A trio of Sumter County Commission challengers on Tuesday knocked out three Villages Developer-backed incumbents, fueled by rage after last year’s 25 percent tax hike.
Villagers Craig Estep, Oren Miller and Gary Search, waged a longshot race against incumbents Don Burgess, Steve Printz and Al Butler, who were heavily funded by contractors beholden to the Morse family.
In the end, voters showed they still held the power, even though they did not control the campaign purse strings.
Search collected 28,560 votes to Butler’s 14,052 votes in the District 1 GOP contest.
Estep had 28,328 votes putting him far ahead of Burgess who collected 14,378 votes in the District 3 Republican contest.
Miller, a Village of Sanibel resident, was victorious in a three-way GOP contest in District 5. He picked up 24,254 votes. Printz had 13,325 votes and Daniel Myslakowski had 5,006 votes.
Estep, Miller and Search handily won every precinct in The Villages.
Burgess, Butler and Printz prevailed in precincts in Oxford and Wildwood. Those communities likely drew votes from non-Villagers who are employed by The Villages or businesses that contributed more than $180,000 to the incumbents’ campaigns.
Search, a Village of Amelia resident, said the voters sent a strong message.
“The people of Sumter County have made a statement by electing three public servants who will work hard to represent all residents. I am proud to be their representative,” Search said.
Search will face Villager Larry Green in the November balloting. Green is a No Party Affiliation candidate.
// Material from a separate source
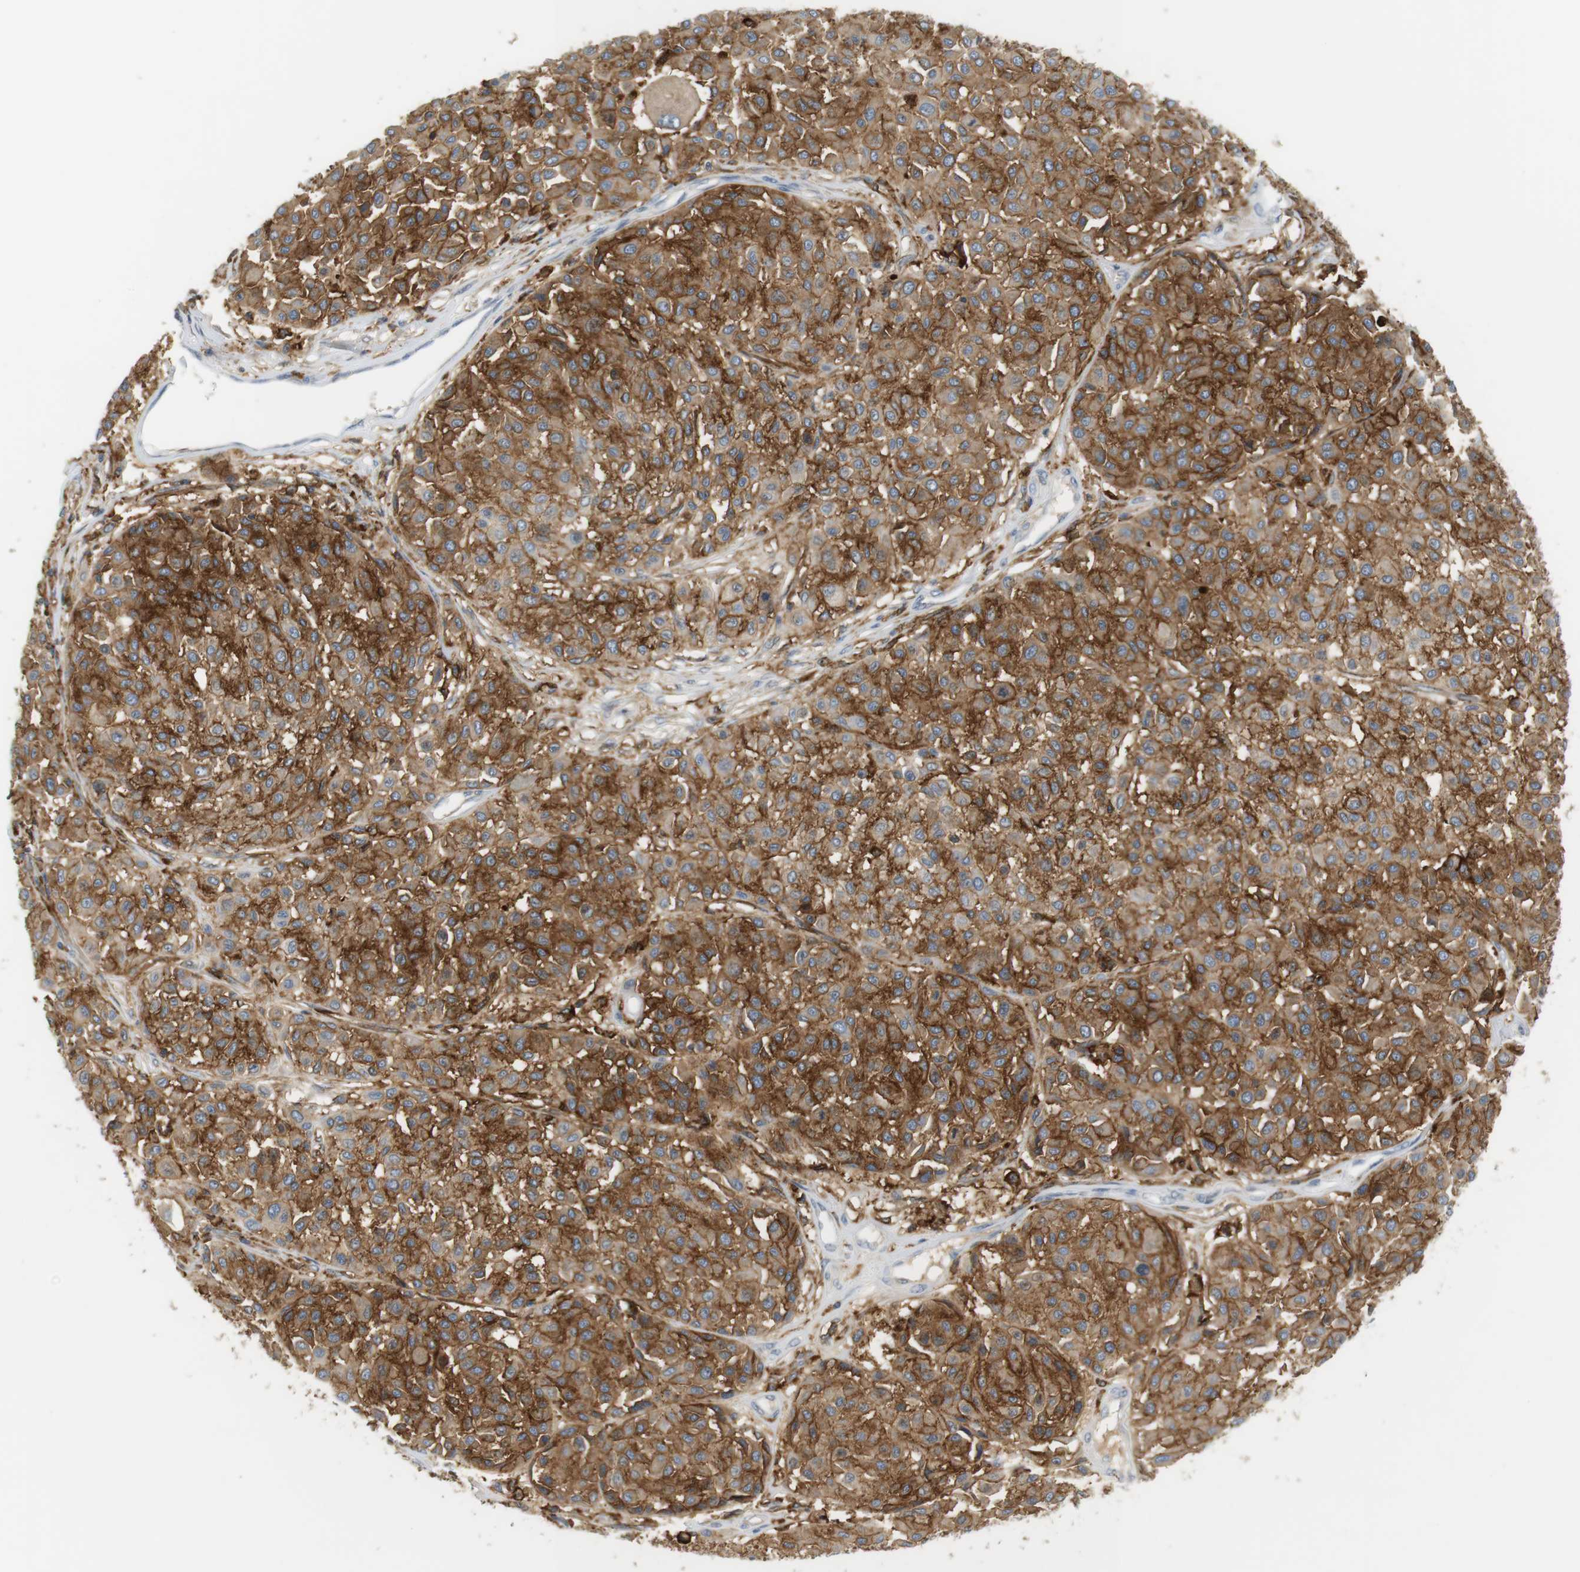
{"staining": {"intensity": "moderate", "quantity": ">75%", "location": "cytoplasmic/membranous"}, "tissue": "melanoma", "cell_type": "Tumor cells", "image_type": "cancer", "snomed": [{"axis": "morphology", "description": "Malignant melanoma, Metastatic site"}, {"axis": "topography", "description": "Soft tissue"}], "caption": "A histopathology image of human melanoma stained for a protein shows moderate cytoplasmic/membranous brown staining in tumor cells.", "gene": "SIRPA", "patient": {"sex": "male", "age": 41}}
Estep had a similar reaction.
“The winner of this election was the people of Sumter County. I look forward to serving all of Sumter County as their public servant,” Estep said after the results were announced by the Sumter County Supervisor of Elections.
Miller said the vote returned the power to the people of Sumter County.
“I am honored that you have placed your confidence and support in me when voting for me in the Sumter County commissioner’s race,” Miller said.
The three incumbents, all heavily backed by the Developer of The Villages, found themselves in political hot water after last year’s 25 percent tax increase. They hired a Tallahassee consultant and poured more than $25,000 each into direct mail campaigns. They tried to brand the 25 percent tax increase as “fake news.” The three incumbents also had a heavy ad buy on Fox News.
The electorate was trimmed substantially in the Burgess-Estep contest due to the write-in candidacy of Villager Pete Wahl. Villager Jerry Prince also filed to run as a write-in in the Miller-Myslakowski-Printz contest. The write-in candidates prevented Democrats and NPA voters from participating in Tuesday’s GOP primary.